10 novembre 2003

Simon Durivage : Le Collège des médecins du Québec a pris en délibéré finalement une demande de levée de l'ordonnance de non-publication dans l'affaire du Dr Maurice Duquette.

Le médecin, vous savez, a reconnu hier avoir notamment prescrit et administré un produit dopant, de l'EPO, à une cycliste québécoise de haut niveau. Il est revenu sur certains de ses aveux dans une lettre qu'il a adressé à cette athlète-là aujourd'hui. Michel Jean raconte.

Michel Jean : Le Dr Duquette a reconnu sa culpabilité aux 14 chefs d'accusation. On croyait l'affaire classée. Ce matin, l'avocat des médias s'apprête à plaider devant le comité de discipline. Les aveux du Dr Duquette constituent, selon lui, un fait nouveau qui milite en faveur de la levée de l'ordonnance de non-publication.

Me Marc-André Blanchard : Là on a une certitude que des gestes ont été posés au niveau juridique et ça a des conséquences. À cet égard-là, pour nous, le fait d'un plaidoyer de culpabilité, c'est un élément fondamental.
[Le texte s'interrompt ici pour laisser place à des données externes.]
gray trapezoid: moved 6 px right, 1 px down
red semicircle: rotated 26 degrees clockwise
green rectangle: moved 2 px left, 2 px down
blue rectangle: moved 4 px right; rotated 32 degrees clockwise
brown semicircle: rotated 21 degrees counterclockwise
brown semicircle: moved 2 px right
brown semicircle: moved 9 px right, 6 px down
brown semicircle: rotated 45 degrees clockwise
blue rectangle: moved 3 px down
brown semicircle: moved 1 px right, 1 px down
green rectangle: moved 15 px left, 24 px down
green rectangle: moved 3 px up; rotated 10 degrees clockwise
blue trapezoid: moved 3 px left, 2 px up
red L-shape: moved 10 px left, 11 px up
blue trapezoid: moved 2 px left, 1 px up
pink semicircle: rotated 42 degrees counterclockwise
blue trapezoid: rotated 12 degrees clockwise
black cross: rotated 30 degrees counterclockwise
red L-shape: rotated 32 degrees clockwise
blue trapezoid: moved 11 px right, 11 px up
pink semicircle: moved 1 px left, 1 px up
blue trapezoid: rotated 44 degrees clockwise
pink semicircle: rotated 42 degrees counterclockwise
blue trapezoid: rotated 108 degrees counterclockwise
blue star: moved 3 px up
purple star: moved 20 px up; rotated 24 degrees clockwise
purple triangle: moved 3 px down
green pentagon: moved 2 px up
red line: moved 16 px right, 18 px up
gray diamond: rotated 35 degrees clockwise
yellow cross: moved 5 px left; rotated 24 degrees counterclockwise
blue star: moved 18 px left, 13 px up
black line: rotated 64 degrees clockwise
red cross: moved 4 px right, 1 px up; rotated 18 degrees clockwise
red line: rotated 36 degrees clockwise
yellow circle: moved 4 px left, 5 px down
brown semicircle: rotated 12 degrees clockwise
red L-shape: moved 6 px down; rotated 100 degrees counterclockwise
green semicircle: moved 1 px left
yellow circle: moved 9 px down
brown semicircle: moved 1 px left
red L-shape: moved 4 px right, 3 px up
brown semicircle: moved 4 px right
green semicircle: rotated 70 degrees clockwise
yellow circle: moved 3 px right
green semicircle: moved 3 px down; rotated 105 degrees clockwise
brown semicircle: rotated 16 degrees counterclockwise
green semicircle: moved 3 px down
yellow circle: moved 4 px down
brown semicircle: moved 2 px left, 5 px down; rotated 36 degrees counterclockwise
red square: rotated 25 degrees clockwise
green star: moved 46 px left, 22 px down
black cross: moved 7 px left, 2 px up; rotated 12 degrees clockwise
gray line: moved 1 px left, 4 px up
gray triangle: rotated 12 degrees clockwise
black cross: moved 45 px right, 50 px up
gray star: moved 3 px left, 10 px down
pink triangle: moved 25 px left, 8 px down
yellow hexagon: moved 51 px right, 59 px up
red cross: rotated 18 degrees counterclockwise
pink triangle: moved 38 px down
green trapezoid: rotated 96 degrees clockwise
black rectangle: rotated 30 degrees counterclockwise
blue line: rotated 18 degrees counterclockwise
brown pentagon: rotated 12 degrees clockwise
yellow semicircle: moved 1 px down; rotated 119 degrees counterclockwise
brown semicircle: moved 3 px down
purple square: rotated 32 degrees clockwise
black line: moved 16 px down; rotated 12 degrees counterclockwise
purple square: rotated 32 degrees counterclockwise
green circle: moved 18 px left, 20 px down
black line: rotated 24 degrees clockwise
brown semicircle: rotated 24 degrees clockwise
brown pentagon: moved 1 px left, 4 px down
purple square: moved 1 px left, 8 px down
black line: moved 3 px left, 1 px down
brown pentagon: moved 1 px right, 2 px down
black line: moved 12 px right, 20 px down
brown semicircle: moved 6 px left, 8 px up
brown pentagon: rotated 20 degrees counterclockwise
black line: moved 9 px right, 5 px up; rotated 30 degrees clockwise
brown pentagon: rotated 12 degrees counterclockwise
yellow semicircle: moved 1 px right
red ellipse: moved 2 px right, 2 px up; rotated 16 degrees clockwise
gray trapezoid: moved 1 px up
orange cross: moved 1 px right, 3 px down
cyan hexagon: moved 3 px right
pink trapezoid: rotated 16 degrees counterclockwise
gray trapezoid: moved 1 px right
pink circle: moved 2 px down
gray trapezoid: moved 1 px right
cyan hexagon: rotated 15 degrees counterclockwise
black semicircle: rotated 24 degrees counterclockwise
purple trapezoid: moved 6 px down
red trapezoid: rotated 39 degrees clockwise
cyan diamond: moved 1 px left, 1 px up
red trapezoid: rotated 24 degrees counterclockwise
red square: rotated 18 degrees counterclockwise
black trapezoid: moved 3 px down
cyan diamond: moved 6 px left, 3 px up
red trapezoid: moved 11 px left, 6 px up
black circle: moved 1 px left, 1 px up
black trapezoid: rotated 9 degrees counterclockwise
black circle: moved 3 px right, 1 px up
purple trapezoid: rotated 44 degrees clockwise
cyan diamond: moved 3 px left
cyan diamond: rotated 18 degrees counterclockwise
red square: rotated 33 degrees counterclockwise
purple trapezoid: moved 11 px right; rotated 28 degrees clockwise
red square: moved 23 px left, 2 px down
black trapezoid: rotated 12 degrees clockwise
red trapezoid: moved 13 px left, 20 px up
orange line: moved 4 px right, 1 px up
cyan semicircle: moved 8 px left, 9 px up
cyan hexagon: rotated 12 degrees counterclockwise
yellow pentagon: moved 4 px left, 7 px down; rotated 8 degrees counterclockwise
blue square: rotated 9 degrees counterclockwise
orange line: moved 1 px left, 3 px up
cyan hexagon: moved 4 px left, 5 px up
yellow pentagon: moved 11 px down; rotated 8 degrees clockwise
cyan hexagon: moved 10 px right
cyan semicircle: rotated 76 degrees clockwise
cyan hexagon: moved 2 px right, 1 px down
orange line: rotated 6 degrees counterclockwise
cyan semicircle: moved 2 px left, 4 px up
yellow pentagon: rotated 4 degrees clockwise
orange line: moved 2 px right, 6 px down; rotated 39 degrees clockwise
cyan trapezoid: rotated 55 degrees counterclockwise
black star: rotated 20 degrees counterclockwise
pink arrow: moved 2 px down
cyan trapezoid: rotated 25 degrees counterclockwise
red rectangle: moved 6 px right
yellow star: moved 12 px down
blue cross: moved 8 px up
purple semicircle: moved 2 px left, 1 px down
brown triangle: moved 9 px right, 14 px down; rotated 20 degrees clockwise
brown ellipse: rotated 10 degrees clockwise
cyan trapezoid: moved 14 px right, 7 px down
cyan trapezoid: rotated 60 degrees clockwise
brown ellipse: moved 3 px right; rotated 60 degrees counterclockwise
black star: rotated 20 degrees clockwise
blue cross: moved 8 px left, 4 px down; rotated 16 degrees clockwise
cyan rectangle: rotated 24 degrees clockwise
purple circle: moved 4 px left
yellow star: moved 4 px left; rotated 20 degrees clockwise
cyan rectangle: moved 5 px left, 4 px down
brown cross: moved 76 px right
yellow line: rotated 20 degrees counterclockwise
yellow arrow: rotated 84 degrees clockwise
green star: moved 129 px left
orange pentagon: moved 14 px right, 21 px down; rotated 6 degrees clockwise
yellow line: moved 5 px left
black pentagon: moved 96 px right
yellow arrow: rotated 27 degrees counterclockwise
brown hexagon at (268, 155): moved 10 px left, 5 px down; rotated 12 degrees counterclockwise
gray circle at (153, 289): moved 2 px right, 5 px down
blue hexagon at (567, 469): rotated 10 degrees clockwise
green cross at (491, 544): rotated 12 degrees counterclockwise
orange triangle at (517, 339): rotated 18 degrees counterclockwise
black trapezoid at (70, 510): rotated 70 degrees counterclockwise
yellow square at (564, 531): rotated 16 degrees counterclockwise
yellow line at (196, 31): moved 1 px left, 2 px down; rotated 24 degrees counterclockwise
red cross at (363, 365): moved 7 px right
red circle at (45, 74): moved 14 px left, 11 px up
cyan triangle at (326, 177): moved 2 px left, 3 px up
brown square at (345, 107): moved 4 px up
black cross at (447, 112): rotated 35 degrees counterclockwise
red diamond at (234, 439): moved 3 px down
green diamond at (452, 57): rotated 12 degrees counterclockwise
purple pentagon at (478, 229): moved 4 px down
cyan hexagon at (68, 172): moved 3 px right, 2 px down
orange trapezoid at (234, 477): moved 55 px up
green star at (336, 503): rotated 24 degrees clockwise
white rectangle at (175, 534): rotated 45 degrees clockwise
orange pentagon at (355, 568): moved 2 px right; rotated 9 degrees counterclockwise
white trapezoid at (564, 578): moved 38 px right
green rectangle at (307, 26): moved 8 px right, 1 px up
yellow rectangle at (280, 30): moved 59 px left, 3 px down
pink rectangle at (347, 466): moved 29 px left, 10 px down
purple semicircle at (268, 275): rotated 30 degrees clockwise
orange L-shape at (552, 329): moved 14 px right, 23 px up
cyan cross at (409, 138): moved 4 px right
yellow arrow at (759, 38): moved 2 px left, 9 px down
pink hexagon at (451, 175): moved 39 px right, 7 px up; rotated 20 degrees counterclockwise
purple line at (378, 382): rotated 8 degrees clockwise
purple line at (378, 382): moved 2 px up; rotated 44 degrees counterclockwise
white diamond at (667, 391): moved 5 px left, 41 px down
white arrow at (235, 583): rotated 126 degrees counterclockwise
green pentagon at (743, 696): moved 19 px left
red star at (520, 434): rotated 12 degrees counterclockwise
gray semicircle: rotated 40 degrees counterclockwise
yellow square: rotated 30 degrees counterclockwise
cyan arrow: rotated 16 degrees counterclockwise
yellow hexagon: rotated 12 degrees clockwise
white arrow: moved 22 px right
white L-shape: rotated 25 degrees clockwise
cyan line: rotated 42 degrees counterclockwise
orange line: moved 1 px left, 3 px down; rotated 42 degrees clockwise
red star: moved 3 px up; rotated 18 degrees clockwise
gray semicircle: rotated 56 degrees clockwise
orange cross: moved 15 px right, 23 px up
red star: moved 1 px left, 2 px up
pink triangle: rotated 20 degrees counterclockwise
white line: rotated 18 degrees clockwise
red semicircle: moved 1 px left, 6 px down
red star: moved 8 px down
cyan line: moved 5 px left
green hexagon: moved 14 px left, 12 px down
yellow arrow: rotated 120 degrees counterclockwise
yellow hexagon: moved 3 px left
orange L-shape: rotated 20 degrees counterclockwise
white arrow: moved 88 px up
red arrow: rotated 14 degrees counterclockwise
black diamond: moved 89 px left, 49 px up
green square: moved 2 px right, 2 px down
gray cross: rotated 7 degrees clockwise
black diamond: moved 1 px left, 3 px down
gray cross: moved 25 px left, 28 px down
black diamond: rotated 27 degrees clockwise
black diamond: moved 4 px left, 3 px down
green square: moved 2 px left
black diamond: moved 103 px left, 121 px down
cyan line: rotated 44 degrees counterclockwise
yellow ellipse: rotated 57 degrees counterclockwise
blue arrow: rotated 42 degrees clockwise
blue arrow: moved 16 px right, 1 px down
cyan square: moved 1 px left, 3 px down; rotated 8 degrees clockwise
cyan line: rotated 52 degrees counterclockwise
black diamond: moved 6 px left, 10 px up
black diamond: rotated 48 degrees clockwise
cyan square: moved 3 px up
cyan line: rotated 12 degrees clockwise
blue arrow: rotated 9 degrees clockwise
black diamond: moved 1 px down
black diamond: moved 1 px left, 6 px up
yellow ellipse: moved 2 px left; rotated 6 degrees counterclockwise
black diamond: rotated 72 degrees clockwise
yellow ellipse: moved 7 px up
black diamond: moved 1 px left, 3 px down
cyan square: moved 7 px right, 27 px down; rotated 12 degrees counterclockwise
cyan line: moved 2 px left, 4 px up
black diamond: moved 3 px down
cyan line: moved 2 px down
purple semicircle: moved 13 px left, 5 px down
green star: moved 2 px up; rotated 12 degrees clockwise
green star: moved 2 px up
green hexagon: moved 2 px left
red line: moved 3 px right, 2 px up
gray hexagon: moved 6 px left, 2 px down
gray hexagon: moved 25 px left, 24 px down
Michel Jean : Mais à la surprise de tout le monde, l'avocat de la cycliste, qui s'oppose toujours à ce que le nom de sa cliente soit rendu public, présente une lettre, datée d'hier, où le Dr Duquette revient sur ses aveux.

Il affirme : « Je dois répéter que je n'ai pas prescrit ou donné de l'Eprex à la cycliste ».

Pourtant, hier, le Dr Duquette, en enregistrant son plaidoyer de culpabilité, reconnaissait exactement le contraire, soit d'avoir négligé d'inscrire au dossier médical de la cycliste la médication administrée dont de la Marcaine et de l'Eprex.

L'avocat de la cycliste n'a pas été capable d'expliquer la contradiction.

Est-ce que le Dr Duquette explique la contradiction entre ses aveux d'hier et le contenu de cette lettre ?

Me Alain Barrette : Il ne me les a pas expliquées. Il faudrait vraiment lui demander. Je ne peux pas vous répondre.

Michel Jean : Un fait demeure. C'est que l'avocat du syndic a dit devant le comité, hier, avoir des preuves que le médecin avait administré de l'Eprex à la cycliste non pas à une reprise mais à plusieurs reprises.

C'est justement ce qui a poussé les fédérations cyclistes québécoises et canadiennes à demander, comme les médias, la levée de l'ordonnance de non-publication pour que des sanctions pour dopage soient appliquées, s'il y a lieu de le faire.

Louis Barbeau (directeur général, Fédération québécoise des sports cyclistes) : Pour pouvoir convoquer les athlètes ou les personnes à un comité de discipline et pouvoir faire le travail correctement, ça serait préférable évidemment que les noms puissent être rendus public.

Michel Jean : Le comité de discipline du Collège des médecins a pris la demande de levée de l'ordonnance de non-publication en délibéré. Il prend habituellement peu de temps pour rendre ce genre de décision. On devrait donc être fixé d'ici une dizaine de jours.
Michel Jean, Radio-Canada, Montréal.